As a noise-jazz band we kind of aim to make our audience vomit.
Heck yes!!

http://www.inlander.com/soundadvice/352463864564130.php

P.S. Alex’s hat is not battered. it’s brand new.

Do you have any of your music uploaded to the internet?

Your humility is endearing and laudable… standing ovation

Perhaps you could market your CDs to bulimics?

Not to threadjack, but I posted a similar ad to try and sell my old entertainment center…

Fixed for your promo material.

Ha! That’s the way to do things.

I’m not sure if Al’s uploaded our tunes yet and I’m too lazy to check but this is our URL.

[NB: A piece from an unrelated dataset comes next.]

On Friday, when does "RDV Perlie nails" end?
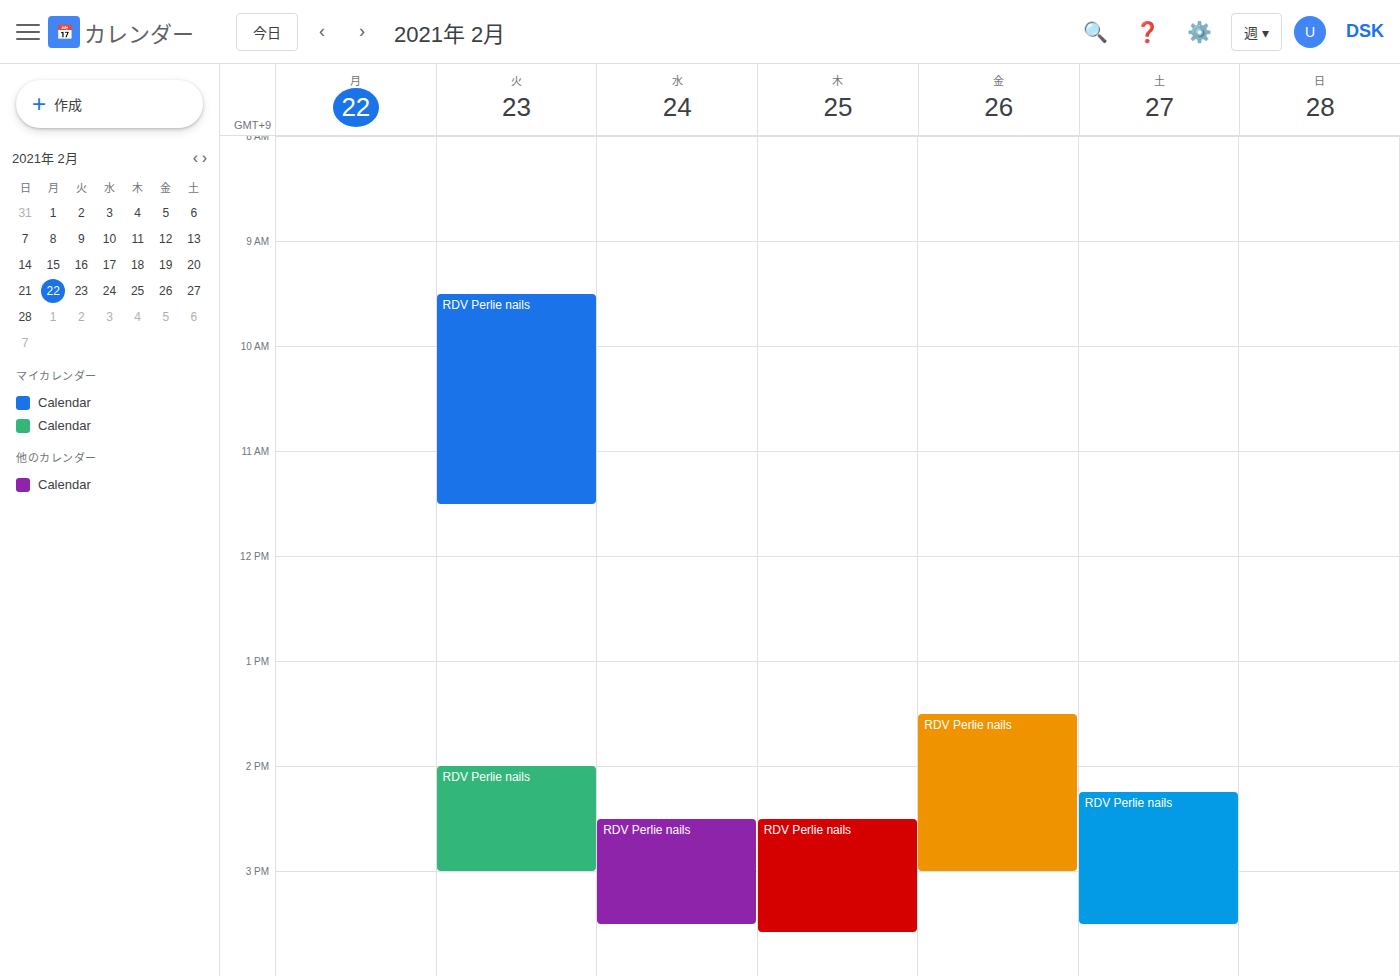
3:00 PM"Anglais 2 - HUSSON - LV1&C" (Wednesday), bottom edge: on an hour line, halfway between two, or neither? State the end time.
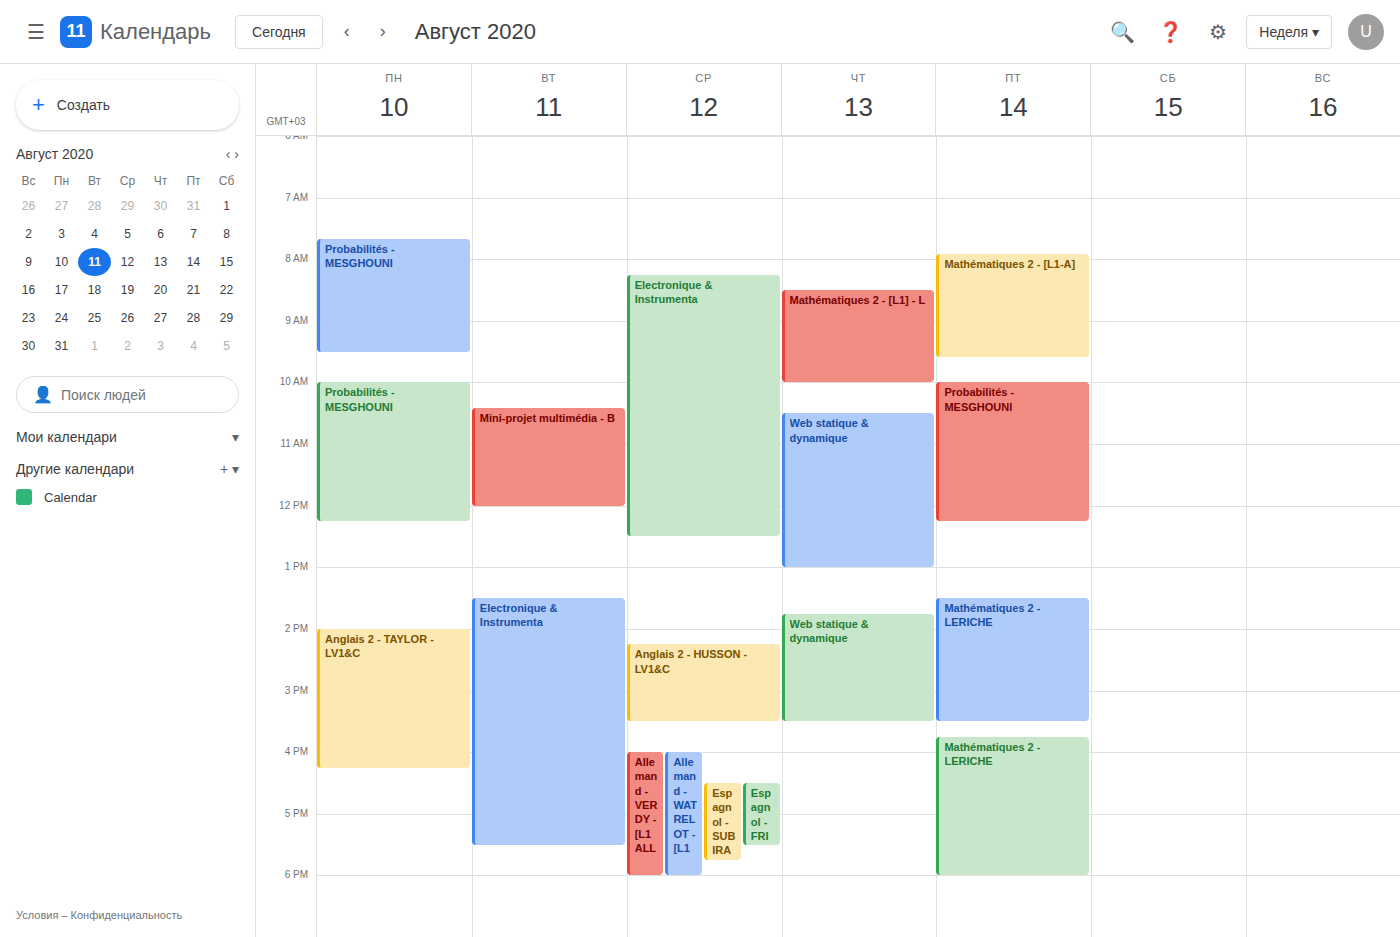
3:30 PM -- halfway between the 3 PM and 4 PM lines.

That was a sweet show, even though I only watched you guys play, then had to leave.

In short, I would buy your cd.

:slight_smile:

That is awesome.

That journalist sucks at reviews…who would use “battered” three times in a row?

A retard with awful writing skills.

Cool you got in the paper.

I was afraid this thread was going to be about Goat News in the paper:

Good News: Less Goat Suckers.

Bad News: Increase in Goat Sacrifices.

Also this. Goats become sacrifical lambs for airline.

I was cofused when he said that we were “shabby” and “compelling”…
ABOUT THAT HAT!

gangstahshat.JPG

Uh, I think I had that one covered.

Interesting they say sacrificial lambs though, wouldn’t sacrificial kids be more accurate if they were young goats?

Many a reviewer would use it.
For effect.
For rhythm.
For cadence.
He’s writing about a free-form jazz band, allow him to use more than words?

It’s also a fun way to suggest that they’re a three-piece band without saying ‘they’re a three-piece band’, which would just be the boring, REVIEW 101 way of handling it.
That construct also makes you wonder what the third instrument is. Do you assume because it’s jazz and because the third guy is kewl enough to wear a Fedora (some people say ‘old school’, some people wear a Fedora), let alone a green one, that he must be the saxophonist?
Well?
Did ya?
Did ya?
Were you right?

Send word.

He’s a drummer.
And he was just borrowing the fedora from the bassist.